WORK ITEM:
Please print the entries below exactly, from the line with "Lane 2: MDA-MB-231" through the line with "Immunoblotted with Anti-ATAD2", including both of those lines and leaving out all others.

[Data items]
━━━━━━━━━━
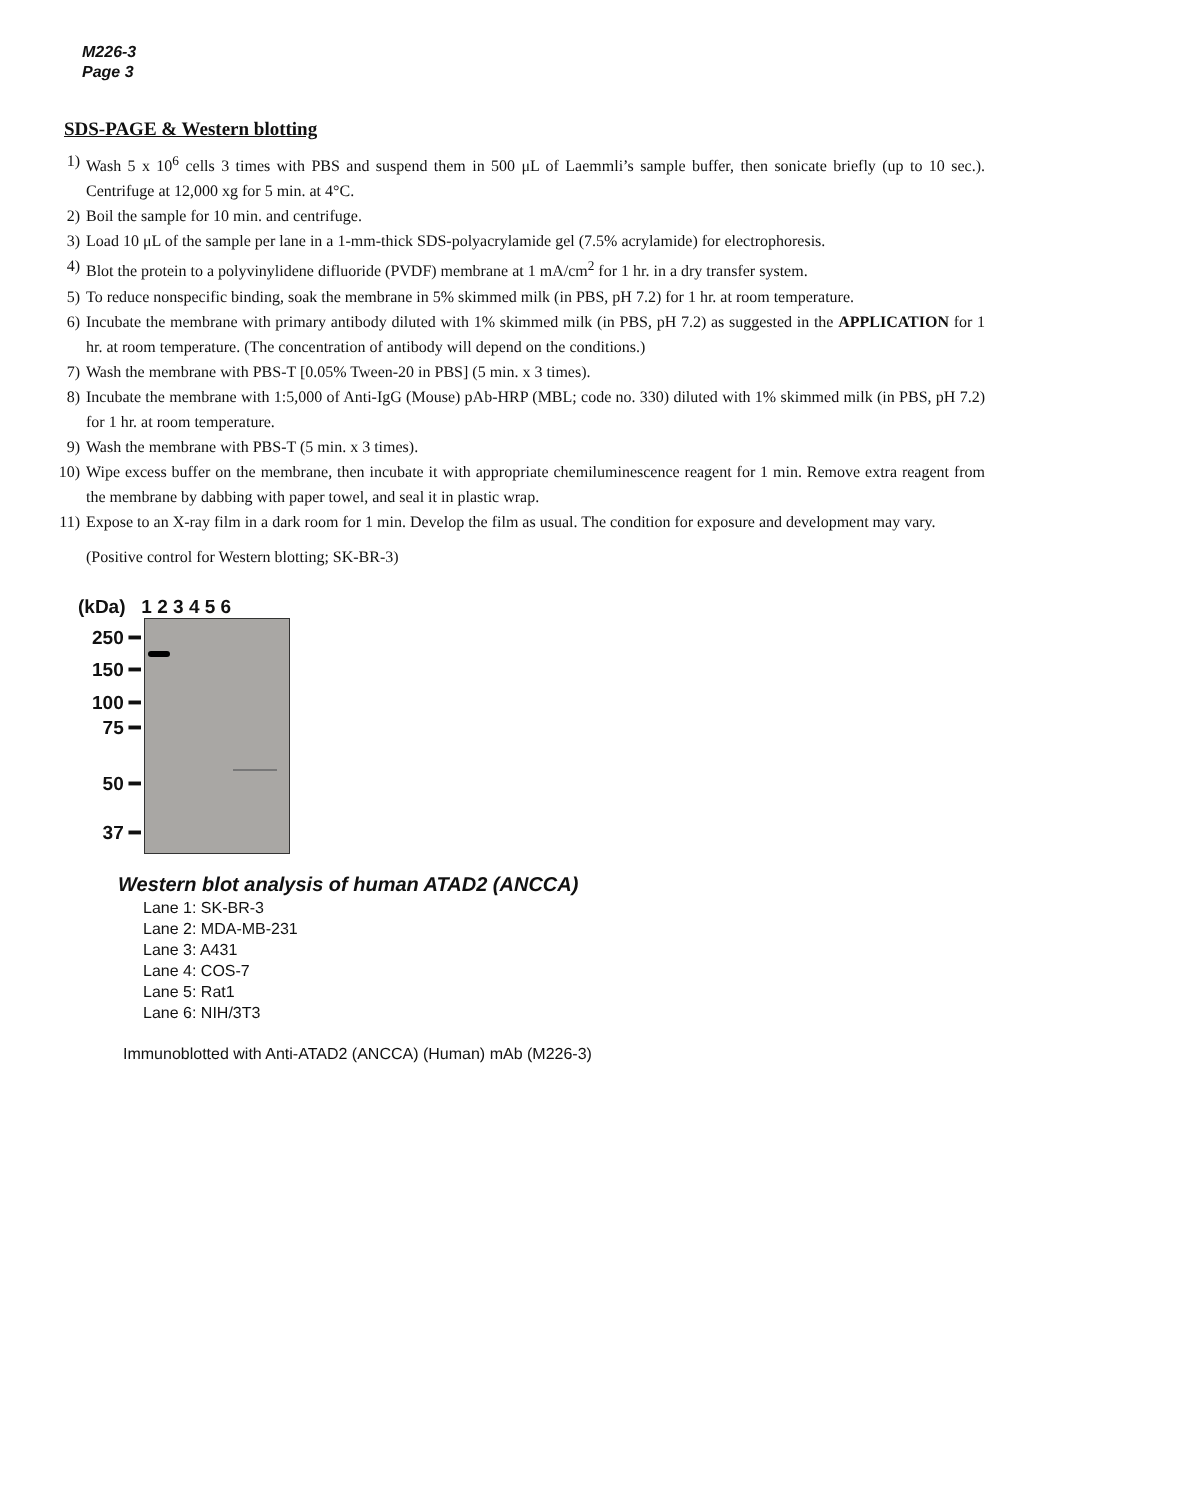M226-3
Page 3
SDS-PAGE & Western blotting
1) Wash 5 x 10<sup>6</sup> cells 3 times with PBS and suspend them in 500 μL of Laemmli’s sample buffer, then sonicate briefly (up to 10 sec.). Centrifuge at 12,000 xg for 5 min. at 4°C.
2) Boil the sample for 10 min. and centrifuge.
3) Load 10 μL of the sample per lane in a 1-mm-thick SDS-polyacrylamide gel (7.5% acrylamide) for electrophoresis.
4) Blot the protein to a polyvinylidene difluoride (PVDF) membrane at 1 mA/cm<sup>2</sup> for 1 hr. in a dry transfer system.
5) To reduce nonspecific binding, soak the membrane in 5% skimmed milk (in PBS, pH 7.2) for 1 hr. at room temperature.
6) Incubate the membrane with primary antibody diluted with 1% skimmed milk (in PBS, pH 7.2) as suggested in the APPLICATION for 1 hr. at room temperature. (The concentration of antibody will depend on the conditions.)
7) Wash the membrane with PBS-T [0.05% Tween-20 in PBS] (5 min. x 3 times).
8) Incubate the membrane with 1:5,000 of Anti-IgG (Mouse) pAb-HRP (MBL; code no. 330) diluted with 1% skimmed milk (in PBS, pH 7.2) for 1 hr. at room temperature.
9) Wash the membrane with PBS-T (5 min. x 3 times).
10) Wipe excess buffer on the membrane, then incubate it with appropriate chemiluminescence reagent for 1 min. Remove extra reagent from the membrane by dabbing with paper towel, and seal it in plastic wrap.
11) Expose to an X-ray film in a dark room for 1 min. Develop the film as usual. The condition for exposure and development may vary.
(Positive control for Western blotting; SK-BR-3)
(kDa) 1 2 3 4 5 6
250 ━
150 ━
100 ━
75 ━
50 ━
37 ━
Western blot analysis of human ATAD2 (ANCCA)
Lane 1: SK-BR-3
Lane 2: MDA-MB-231
Lane 3: A431
Lane 4: COS-7
Lane 5: Rat1
Lane 6: NIH/3T3
Immunoblotted with Anti-ATAD2 (ANCCA) (Human) mAb (M226-3)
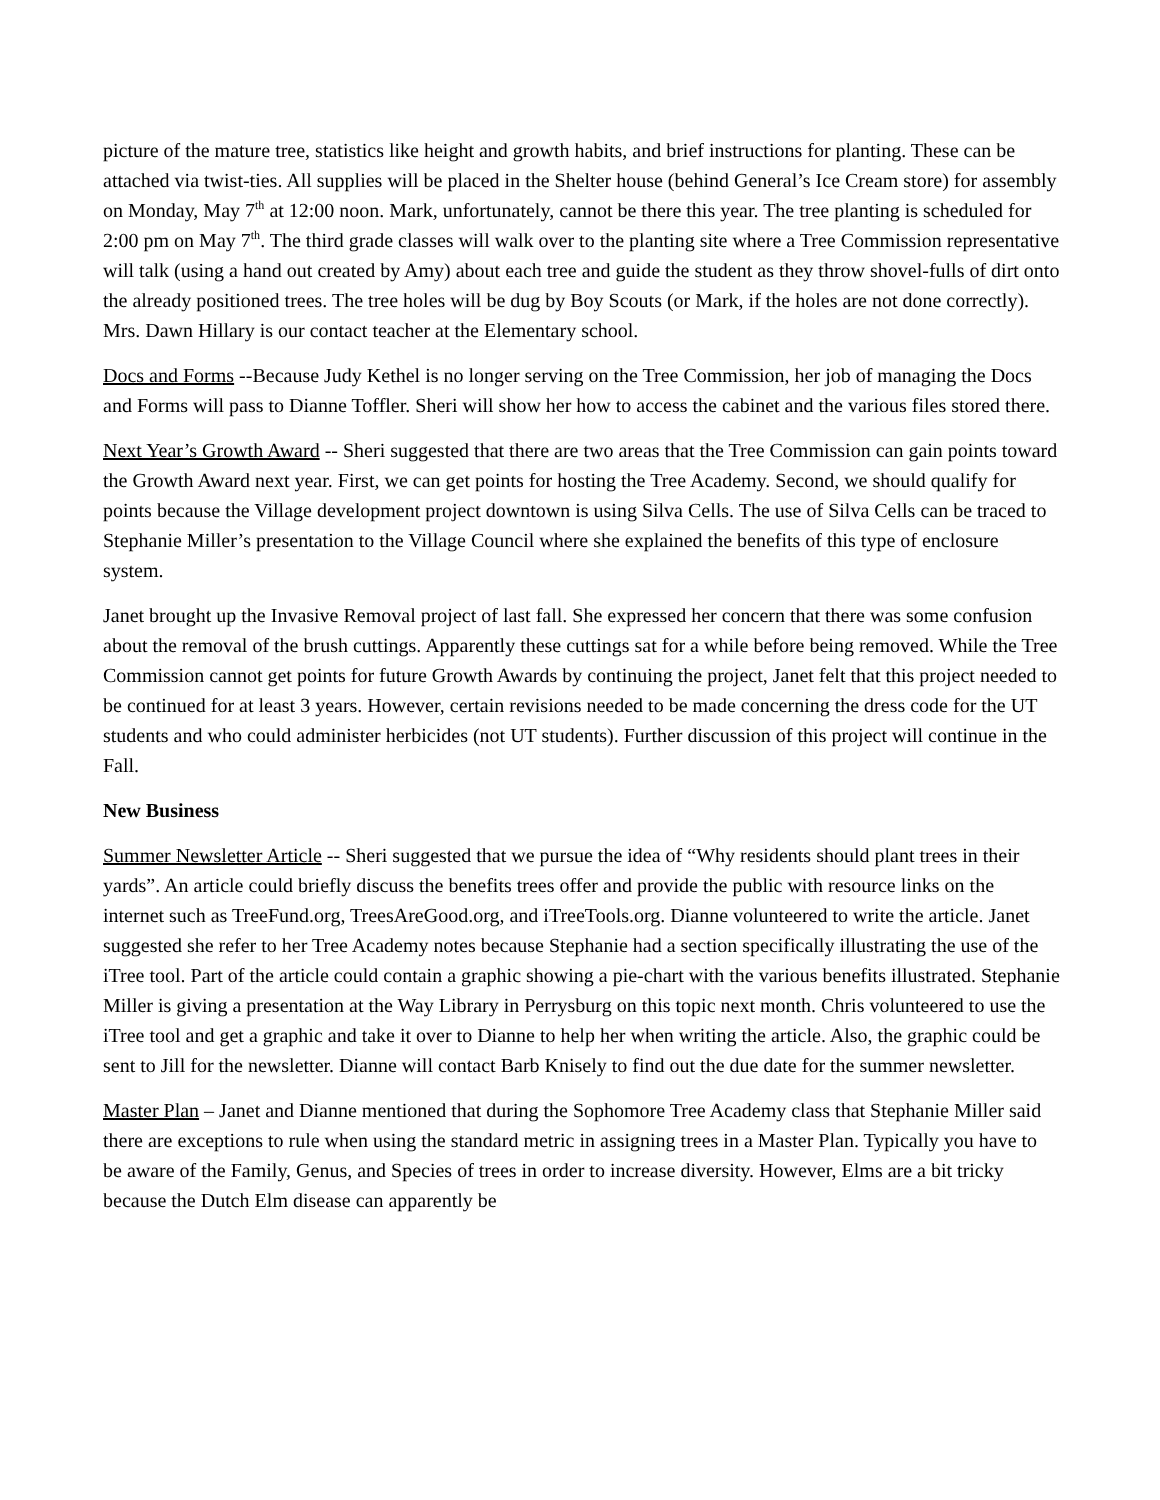picture of the mature tree, statistics like height and growth habits, and brief instructions for planting. These can be attached via twist-ties. All supplies will be placed in the Shelter house (behind General’s Ice Cream store) for assembly on Monday, May 7<sup>th</sup> at 12:00 noon. Mark, unfortunately, cannot be there this year. The tree planting is scheduled for 2:00 pm on May 7<sup>th</sup>. The third grade classes will walk over to the planting site where a Tree Commission representative will talk (using a hand out created by Amy) about each tree and guide the student as they throw shovel-fulls of dirt onto the already positioned trees. The tree holes will be dug by Boy Scouts (or Mark, if the holes are not done correctly). Mrs. Dawn Hillary is our contact teacher at the Elementary school.
Docs and Forms --Because Judy Kethel is no longer serving on the Tree Commission, her job of managing the Docs and Forms will pass to Dianne Toffler. Sheri will show her how to access the cabinet and the various files stored there.
Next Year’s Growth Award -- Sheri suggested that there are two areas that the Tree Commission can gain points toward the Growth Award next year. First, we can get points for hosting the Tree Academy. Second, we should qualify for points because the Village development project downtown is using Silva Cells. The use of Silva Cells can be traced to Stephanie Miller’s presentation to the Village Council where she explained the benefits of this type of enclosure system.
Janet brought up the Invasive Removal project of last fall. She expressed her concern that there was some confusion about the removal of the brush cuttings. Apparently these cuttings sat for a while before being removed. While the Tree Commission cannot get points for future Growth Awards by continuing the project, Janet felt that this project needed to be continued for at least 3 years. However, certain revisions needed to be made concerning the dress code for the UT students and who could administer herbicides (not UT students). Further discussion of this project will continue in the Fall.
New Business
Summer Newsletter Article -- Sheri suggested that we pursue the idea of “Why residents should plant trees in their yards”. An article could briefly discuss the benefits trees offer and provide the public with resource links on the internet such as TreeFund.org, TreesAreGood.org, and iTreeTools.org. Dianne volunteered to write the article. Janet suggested she refer to her Tree Academy notes because Stephanie had a section specifically illustrating the use of the iTree tool. Part of the article could contain a graphic showing a pie-chart with the various benefits illustrated. Stephanie Miller is giving a presentation at the Way Library in Perrysburg on this topic next month. Chris volunteered to use the iTree tool and get a graphic and take it over to Dianne to help her when writing the article. Also, the graphic could be sent to Jill for the newsletter. Dianne will contact Barb Knisely to find out the due date for the summer newsletter.
Master Plan – Janet and Dianne mentioned that during the Sophomore Tree Academy class that Stephanie Miller said there are exceptions to rule when using the standard metric in assigning trees in a Master Plan. Typically you have to be aware of the Family, Genus, and Species of trees in order to increase diversity. However, Elms are a bit tricky because the Dutch Elm disease can apparently be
━━━━━━━━━━
WRITTEN RESPONSE:
Lane 2: MDA-MB-231
Lane 3: A431
Lane 4: COS-7
Lane 5: Rat1
Lane 6: NIH/3T3
Immunoblotted with Anti-ATAD2 (ANCCA) (Human) mAb (M226-3)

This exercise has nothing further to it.